(Dataset records)

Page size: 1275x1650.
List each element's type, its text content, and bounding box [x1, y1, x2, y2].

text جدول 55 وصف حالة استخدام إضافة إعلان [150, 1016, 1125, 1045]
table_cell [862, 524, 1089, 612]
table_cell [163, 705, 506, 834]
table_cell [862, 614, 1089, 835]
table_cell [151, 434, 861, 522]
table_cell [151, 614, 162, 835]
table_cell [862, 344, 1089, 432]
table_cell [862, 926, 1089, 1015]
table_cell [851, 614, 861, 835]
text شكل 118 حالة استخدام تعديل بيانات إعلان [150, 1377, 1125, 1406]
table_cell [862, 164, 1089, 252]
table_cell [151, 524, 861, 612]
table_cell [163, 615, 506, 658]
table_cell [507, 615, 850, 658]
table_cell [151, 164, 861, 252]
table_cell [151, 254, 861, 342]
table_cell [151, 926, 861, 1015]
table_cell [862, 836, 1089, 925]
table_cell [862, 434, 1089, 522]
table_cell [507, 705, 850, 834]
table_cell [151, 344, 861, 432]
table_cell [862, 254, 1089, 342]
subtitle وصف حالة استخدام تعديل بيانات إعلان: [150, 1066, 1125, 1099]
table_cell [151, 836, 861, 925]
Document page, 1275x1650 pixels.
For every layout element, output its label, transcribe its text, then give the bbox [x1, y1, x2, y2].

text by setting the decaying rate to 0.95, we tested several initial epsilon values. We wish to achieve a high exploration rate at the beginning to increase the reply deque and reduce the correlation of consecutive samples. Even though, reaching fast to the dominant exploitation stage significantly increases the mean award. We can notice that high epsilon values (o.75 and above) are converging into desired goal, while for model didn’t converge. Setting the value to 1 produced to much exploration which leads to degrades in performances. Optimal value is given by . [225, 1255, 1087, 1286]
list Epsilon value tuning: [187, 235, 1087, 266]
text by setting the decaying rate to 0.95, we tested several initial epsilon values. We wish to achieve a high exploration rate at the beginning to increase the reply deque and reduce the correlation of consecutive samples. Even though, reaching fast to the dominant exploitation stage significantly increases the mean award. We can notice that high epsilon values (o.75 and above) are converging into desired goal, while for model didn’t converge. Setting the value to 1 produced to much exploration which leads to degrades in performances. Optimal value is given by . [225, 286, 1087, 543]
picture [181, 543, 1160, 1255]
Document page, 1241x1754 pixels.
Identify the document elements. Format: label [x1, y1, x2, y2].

• [Directive]: In the entries above, find the line holding "table_cell [151, 434, 861, 522]" and the line holding "Document page, 1275x1650 pixels."; print both of them and every line between, exactly, and nothing else.

• [Answer to the problem]:
table_cell [151, 434, 861, 522]
table_cell [151, 614, 162, 835]
table_cell [862, 344, 1089, 432]
table_cell [862, 926, 1089, 1015]
table_cell [851, 614, 861, 835]
text شكل 118 حالة استخدام تعديل بيانات إعلان [150, 1377, 1125, 1406]
table_cell [862, 164, 1089, 252]
table_cell [151, 524, 861, 612]
table_cell [163, 615, 506, 658]
table_cell [507, 615, 850, 658]
table_cell [151, 164, 861, 252]
table_cell [151, 254, 861, 342]
table_cell [151, 926, 861, 1015]
table_cell [862, 836, 1089, 925]
table_cell [862, 434, 1089, 522]
table_cell [507, 705, 850, 834]
table_cell [151, 344, 861, 432]
table_cell [862, 254, 1089, 342]
subtitle وصف حالة استخدام تعديل بيانات إعلان: [150, 1066, 1125, 1099]
table_cell [151, 836, 861, 925]
Document page, 1275x1650 pixels.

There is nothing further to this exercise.